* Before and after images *
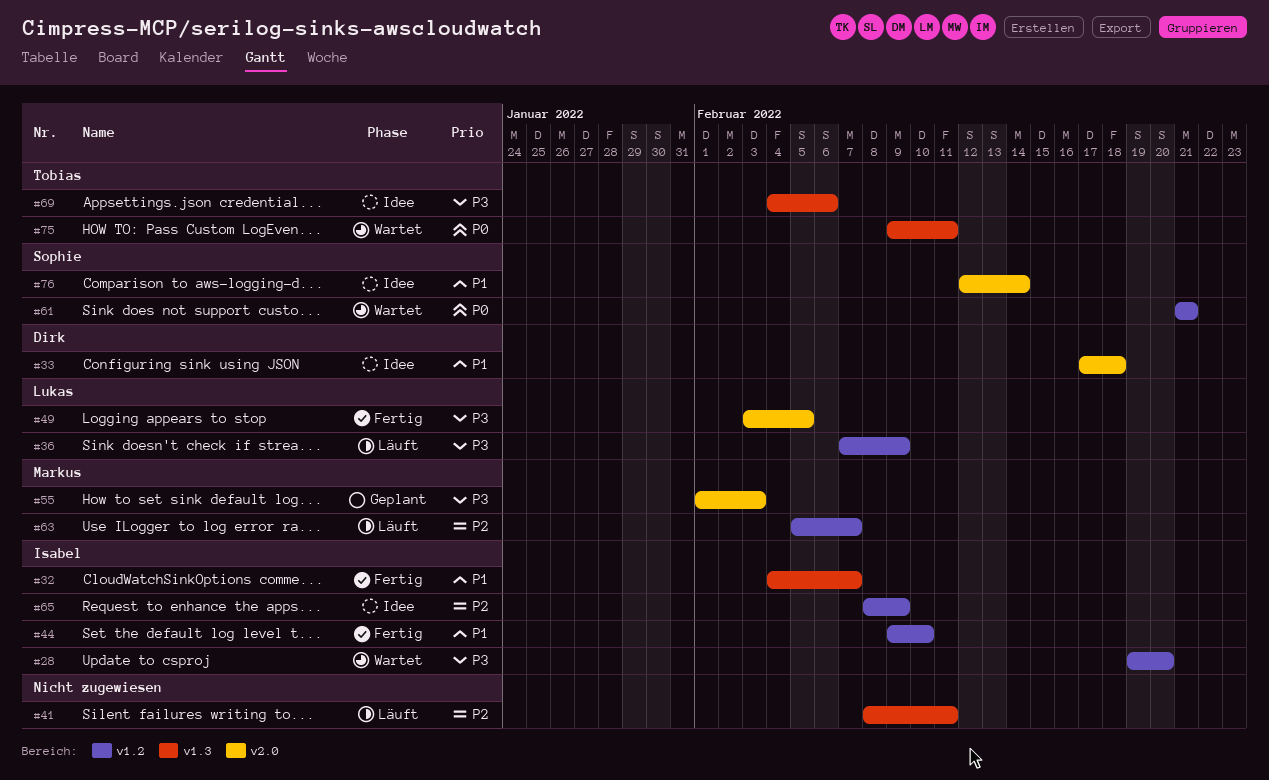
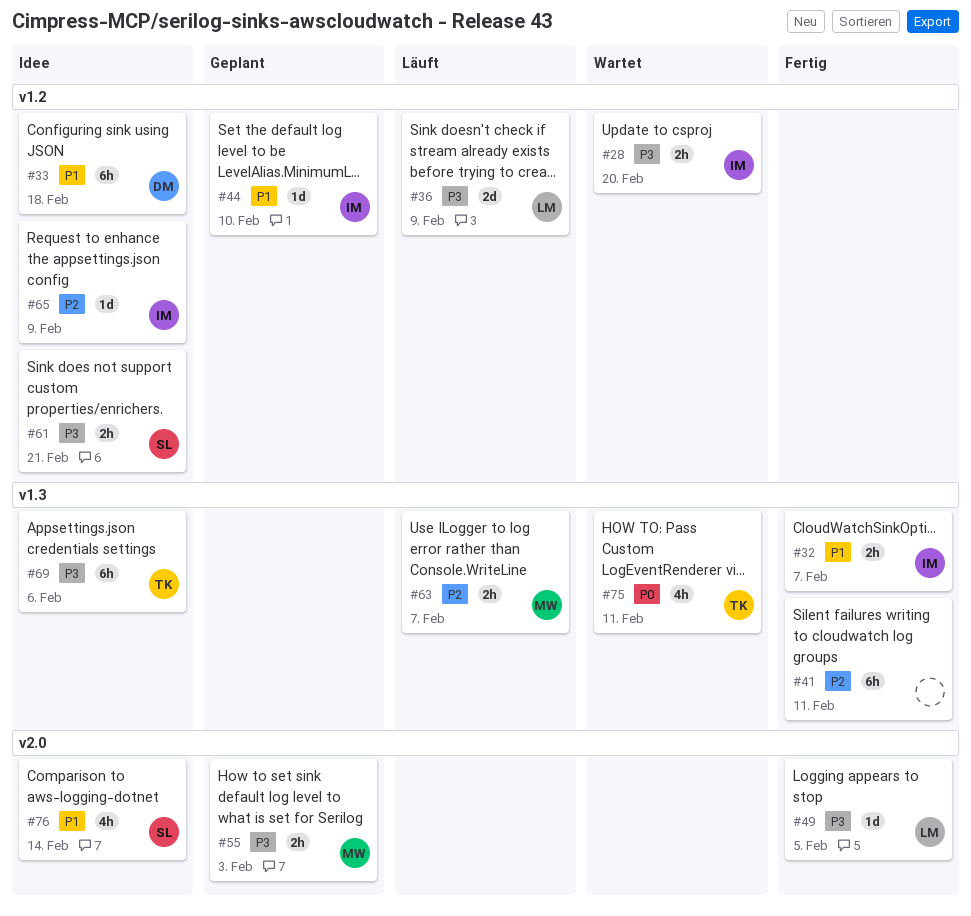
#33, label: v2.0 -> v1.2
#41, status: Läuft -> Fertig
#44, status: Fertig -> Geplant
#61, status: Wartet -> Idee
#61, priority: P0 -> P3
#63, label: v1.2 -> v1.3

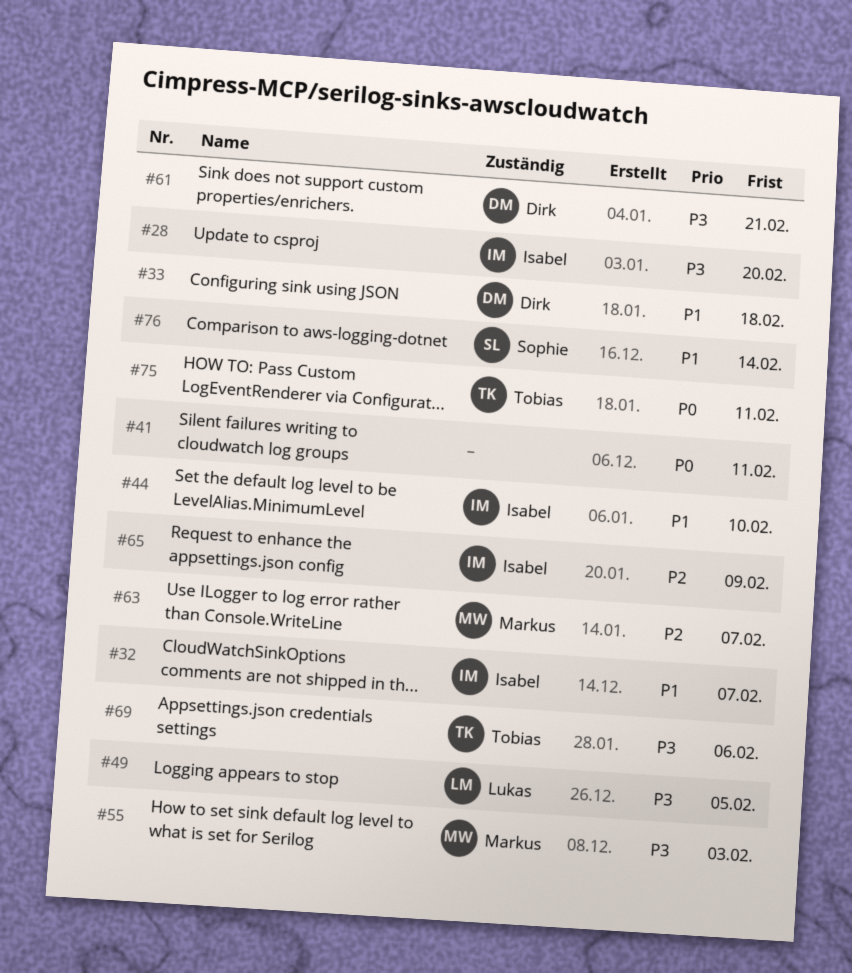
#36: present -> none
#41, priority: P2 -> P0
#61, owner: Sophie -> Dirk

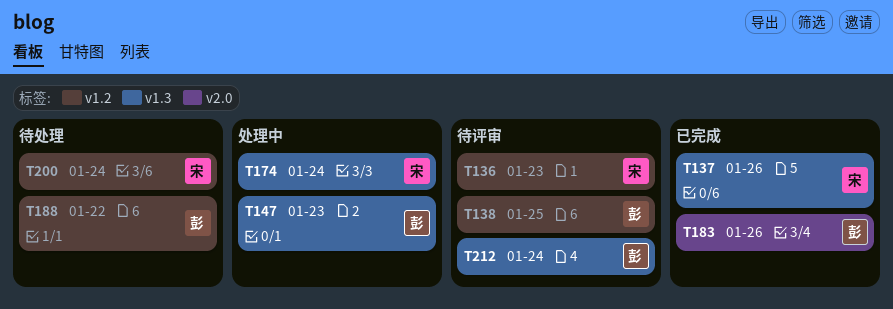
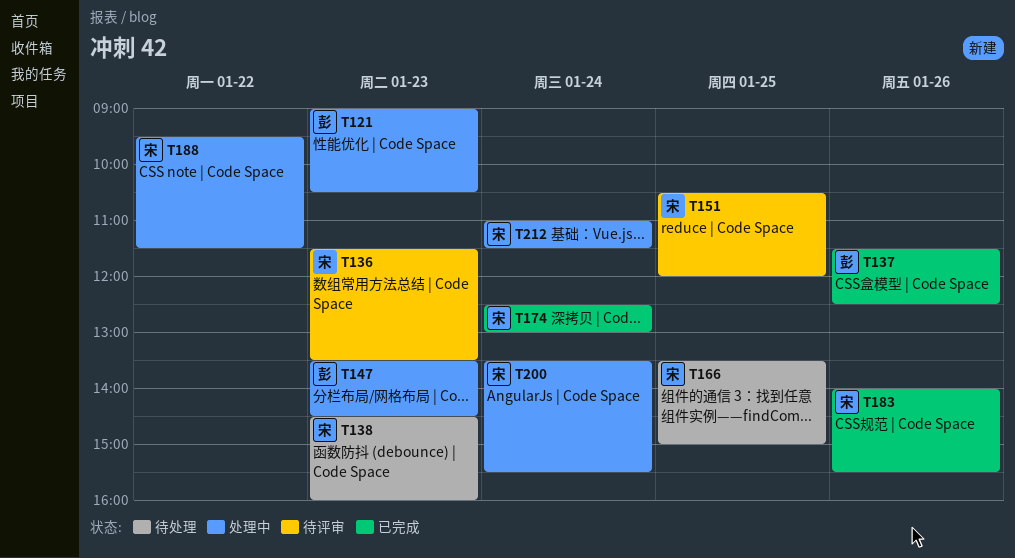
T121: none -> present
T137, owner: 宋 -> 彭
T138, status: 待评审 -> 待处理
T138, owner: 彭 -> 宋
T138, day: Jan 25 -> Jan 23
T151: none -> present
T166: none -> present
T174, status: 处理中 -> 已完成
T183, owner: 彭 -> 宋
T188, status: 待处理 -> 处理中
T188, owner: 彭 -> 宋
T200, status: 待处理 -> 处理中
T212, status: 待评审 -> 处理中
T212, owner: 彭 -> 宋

* WORK ITEM *
For the string "owner", report how many lines of the records contain it, giving the number only.

* EXERCISE SOLUTION *
6